> **WORK INSTRUCTION**
Convert the material, from its first line through the line containing "Galeria zdjęć", into a Markdown table with the columns No. and Text. Give each line its own numbered row, and leave out blank lines.

> **DATA PROVIDED**
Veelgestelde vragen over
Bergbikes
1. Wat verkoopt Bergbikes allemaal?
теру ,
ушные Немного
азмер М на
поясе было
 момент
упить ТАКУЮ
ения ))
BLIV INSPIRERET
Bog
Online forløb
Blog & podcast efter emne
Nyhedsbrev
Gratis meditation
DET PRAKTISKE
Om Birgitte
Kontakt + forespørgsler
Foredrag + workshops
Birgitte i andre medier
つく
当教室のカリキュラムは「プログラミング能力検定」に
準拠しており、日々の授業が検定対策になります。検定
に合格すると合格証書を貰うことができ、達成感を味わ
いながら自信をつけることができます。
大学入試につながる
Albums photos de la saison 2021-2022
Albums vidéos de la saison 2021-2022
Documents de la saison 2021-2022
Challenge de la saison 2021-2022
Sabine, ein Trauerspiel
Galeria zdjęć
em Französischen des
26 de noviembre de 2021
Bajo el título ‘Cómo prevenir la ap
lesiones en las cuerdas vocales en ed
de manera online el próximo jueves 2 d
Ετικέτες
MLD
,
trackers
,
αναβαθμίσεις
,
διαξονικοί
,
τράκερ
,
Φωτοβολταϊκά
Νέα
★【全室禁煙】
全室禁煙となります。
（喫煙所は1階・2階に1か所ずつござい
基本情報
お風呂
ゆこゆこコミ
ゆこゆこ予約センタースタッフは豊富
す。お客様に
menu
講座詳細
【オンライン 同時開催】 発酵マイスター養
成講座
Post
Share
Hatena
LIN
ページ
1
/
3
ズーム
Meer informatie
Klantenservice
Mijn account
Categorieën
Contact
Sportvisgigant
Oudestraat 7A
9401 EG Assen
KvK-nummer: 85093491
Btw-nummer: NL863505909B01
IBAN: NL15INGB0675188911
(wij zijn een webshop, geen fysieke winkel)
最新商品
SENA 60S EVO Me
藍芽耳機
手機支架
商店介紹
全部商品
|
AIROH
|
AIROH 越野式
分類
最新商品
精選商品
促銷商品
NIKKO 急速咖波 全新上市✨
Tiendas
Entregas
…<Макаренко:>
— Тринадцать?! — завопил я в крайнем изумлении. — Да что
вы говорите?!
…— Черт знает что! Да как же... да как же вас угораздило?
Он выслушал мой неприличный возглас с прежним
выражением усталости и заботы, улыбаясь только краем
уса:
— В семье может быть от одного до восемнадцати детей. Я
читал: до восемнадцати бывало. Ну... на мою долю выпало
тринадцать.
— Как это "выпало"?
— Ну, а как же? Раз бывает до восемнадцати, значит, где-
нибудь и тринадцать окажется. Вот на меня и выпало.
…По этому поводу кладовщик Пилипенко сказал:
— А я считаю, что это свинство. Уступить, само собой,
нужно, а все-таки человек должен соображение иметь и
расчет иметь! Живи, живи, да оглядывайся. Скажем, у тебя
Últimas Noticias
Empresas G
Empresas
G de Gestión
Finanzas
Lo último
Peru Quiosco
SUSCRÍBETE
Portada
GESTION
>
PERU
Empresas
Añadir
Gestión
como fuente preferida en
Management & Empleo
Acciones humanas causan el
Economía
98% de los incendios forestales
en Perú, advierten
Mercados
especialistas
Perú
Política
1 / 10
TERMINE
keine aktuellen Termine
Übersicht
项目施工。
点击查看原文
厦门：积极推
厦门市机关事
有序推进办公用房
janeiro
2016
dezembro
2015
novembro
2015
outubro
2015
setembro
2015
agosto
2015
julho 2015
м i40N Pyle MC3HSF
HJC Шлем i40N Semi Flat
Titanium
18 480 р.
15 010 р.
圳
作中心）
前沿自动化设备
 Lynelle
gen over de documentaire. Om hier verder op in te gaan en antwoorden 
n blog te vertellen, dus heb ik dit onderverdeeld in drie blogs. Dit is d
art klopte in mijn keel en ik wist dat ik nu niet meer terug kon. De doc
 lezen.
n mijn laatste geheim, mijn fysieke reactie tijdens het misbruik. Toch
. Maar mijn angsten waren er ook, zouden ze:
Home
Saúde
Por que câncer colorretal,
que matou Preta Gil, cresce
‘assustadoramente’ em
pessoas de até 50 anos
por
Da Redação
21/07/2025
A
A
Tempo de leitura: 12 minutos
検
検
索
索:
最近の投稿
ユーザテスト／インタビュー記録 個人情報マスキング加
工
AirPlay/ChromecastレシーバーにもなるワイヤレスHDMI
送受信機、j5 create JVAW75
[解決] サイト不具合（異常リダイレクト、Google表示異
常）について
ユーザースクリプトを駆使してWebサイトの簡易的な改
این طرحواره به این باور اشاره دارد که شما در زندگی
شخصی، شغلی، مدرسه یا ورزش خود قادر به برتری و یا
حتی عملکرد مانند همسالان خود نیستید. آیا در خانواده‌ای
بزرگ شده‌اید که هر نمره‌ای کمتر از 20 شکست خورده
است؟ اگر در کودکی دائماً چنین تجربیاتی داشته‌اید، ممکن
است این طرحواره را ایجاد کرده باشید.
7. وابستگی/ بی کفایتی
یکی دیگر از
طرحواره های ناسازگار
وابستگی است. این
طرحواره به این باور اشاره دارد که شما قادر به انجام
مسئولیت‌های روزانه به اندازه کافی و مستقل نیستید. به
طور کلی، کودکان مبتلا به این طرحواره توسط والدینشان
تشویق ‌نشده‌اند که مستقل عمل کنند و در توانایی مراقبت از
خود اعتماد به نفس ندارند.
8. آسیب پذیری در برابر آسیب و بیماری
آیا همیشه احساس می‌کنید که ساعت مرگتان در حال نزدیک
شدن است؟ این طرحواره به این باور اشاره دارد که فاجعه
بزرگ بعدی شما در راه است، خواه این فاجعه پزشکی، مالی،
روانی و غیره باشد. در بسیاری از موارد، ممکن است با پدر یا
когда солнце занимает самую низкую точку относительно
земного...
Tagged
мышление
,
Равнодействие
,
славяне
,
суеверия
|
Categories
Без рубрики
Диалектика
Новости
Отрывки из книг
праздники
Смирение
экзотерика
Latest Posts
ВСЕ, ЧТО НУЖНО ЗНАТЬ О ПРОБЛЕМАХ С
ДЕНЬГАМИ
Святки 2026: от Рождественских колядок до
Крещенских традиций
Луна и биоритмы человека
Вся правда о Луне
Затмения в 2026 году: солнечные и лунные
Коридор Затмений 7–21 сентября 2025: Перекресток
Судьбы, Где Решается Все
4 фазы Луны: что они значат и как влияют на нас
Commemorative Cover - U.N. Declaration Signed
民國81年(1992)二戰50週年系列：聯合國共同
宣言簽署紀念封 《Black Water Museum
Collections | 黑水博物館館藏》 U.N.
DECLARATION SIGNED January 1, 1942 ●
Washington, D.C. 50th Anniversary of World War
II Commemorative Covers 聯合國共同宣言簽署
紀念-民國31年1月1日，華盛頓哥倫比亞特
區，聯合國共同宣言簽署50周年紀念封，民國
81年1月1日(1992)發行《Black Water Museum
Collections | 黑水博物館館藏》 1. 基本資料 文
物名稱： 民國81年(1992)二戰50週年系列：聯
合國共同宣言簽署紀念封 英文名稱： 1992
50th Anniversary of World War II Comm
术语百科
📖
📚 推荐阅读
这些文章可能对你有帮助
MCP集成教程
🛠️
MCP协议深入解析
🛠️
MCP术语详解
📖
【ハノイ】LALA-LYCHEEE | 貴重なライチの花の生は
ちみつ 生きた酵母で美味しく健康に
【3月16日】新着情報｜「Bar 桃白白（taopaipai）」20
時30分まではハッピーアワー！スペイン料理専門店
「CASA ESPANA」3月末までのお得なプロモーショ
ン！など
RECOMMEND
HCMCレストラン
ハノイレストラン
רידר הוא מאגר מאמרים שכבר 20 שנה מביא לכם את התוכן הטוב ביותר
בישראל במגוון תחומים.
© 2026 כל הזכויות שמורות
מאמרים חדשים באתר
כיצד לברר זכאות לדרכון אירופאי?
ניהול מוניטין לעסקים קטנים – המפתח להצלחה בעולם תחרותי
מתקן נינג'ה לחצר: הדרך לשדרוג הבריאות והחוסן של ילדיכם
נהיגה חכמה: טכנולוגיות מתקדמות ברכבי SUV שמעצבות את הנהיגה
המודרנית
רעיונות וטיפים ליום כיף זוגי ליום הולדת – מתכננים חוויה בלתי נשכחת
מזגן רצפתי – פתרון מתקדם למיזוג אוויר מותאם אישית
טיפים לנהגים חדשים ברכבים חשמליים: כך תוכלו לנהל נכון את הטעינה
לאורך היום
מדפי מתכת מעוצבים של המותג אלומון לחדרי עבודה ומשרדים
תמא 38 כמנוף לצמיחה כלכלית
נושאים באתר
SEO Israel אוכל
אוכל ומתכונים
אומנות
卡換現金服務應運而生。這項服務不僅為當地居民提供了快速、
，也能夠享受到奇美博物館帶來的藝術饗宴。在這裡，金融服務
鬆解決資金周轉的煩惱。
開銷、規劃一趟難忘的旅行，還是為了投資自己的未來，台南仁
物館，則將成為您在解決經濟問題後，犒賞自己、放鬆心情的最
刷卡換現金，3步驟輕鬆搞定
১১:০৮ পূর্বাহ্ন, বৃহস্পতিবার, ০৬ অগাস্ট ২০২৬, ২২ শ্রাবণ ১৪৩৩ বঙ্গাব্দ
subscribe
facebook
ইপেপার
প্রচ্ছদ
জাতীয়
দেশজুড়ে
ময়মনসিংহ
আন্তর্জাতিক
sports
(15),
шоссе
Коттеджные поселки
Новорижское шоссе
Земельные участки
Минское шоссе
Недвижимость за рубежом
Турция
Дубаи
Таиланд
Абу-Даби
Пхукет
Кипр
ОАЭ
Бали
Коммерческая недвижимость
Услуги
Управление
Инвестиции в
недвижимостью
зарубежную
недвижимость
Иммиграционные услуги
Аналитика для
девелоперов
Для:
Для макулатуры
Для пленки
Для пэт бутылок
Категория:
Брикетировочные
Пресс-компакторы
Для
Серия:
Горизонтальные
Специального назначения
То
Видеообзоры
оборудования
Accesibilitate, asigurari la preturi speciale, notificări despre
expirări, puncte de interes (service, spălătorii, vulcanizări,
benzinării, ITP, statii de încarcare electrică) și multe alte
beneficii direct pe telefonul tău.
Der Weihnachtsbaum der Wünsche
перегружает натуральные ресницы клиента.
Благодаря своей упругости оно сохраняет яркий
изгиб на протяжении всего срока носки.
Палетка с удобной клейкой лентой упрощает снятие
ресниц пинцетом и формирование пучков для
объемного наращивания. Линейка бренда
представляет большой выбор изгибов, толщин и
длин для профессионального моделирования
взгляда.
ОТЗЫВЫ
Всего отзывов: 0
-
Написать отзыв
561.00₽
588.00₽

> **EXERCISE RESPONSE**
| No. | Text |
|---|---|
| 1 | Veelgestelde vragen over |
| 2 | Bergbikes |
| 3 | 1. Wat verkoopt Bergbikes allemaal? |
| 4 | теру , |
| 5 | ушные Немного |
| 6 | азмер М на |
| 7 | поясе было |
| 8 |  момент |
| 9 | упить ТАКУЮ |
| 10 | ения )) |
| 11 | BLIV INSPIRERET |
| 12 | Bog |
| 13 | Online forløb |
| 14 | Blog & podcast efter emne |
| 15 | Nyhedsbrev |
| 16 | Gratis meditation |
| 17 | DET PRAKTISKE |
| 18 | Om Birgitte |
| 19 | Kontakt + forespørgsler |
| 20 | Foredrag + workshops |
| 21 | Birgitte i andre medier |
| 22 | つく |
| 23 | 当教室のカリキュラムは「プログラミング能力検定」に |
| 24 | 準拠しており、日々の授業が検定対策になります。検定 |
| 25 | に合格すると合格証書を貰うことができ、達成感を味わ |
| 26 | いながら自信をつけることができます。 |
| 27 | 大学入試につながる |
| 28 | Albums photos de la saison 2021-2022 |
| 29 | Albums vidéos de la saison 2021-2022 |
| 30 | Documents de la saison 2021-2022 |
| 31 | Challenge de la saison 2021-2022 |
| 32 | Sabine, ein Trauerspiel |
| 33 | Galeria zdjęć |